• TASK OBJECTIVE:
Copy out the full listing below word for word, leaving out any picture.

Saved entries:
┏━━
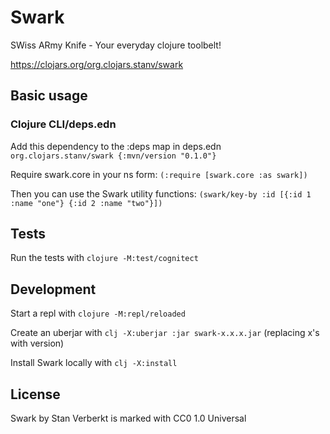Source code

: # Swark

SWiss ARmy Knife - Your everyday clojure toolbelt!

https://clojars.org/org.clojars.stanv/swark

## Basic usage

### Clojure CLI/deps.edn

Add this dependency to the :deps map in deps.edn
`org.clojars.stanv/swark {:mvn/version "0.1.0"}`

Require swark.core in your ns form:
`(:require [swark.core :as swark])`

Then you can use the Swark utility functions:
`(swark/key-by :id [{:id 1 :name "one"} {:id 2 :name "two"}])`

## Tests

Run the tests with `clojure -M:test/cognitect`

## Development

Start a repl with `clojure -M:repl/reloaded`

Create an uberjar with `clj -X:uberjar :jar swark-x.x.x.jar` (replacing x's with version)

Install Swark locally with `clj -X:install`

## License

Swark by Stan Verberkt is marked with CC0 1.0 Universal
┗━━
• TASK OUTPUT:
Source code

: # Swark

SWiss ARmy Knife - Your everyday clojure toolbelt!

https://clojars.org/org.clojars.stanv/swark

## Basic usage

### Clojure CLI/deps.edn

Add this dependency to the :deps map in deps.edn
`org.clojars.stanv/swark {:mvn/version "0.1.0"}`

Require swark.core in your ns form:
`(:require [swark.core :as swark])`

Then you can use the Swark utility functions:
`(swark/key-by :id [{:id 1 :name "one"} {:id 2 :name "two"}])`

## Tests

Run the tests with `clojure -M:test/cognitect`

## Development

Start a repl with `clojure -M:repl/reloaded`

Create an uberjar with `clj -X:uberjar :jar swark-x.x.x.jar` (replacing x's with version)

Install Swark locally with `clj -X:install`

## License

Swark by Stan Verberkt is marked with CC0 1.0 Universal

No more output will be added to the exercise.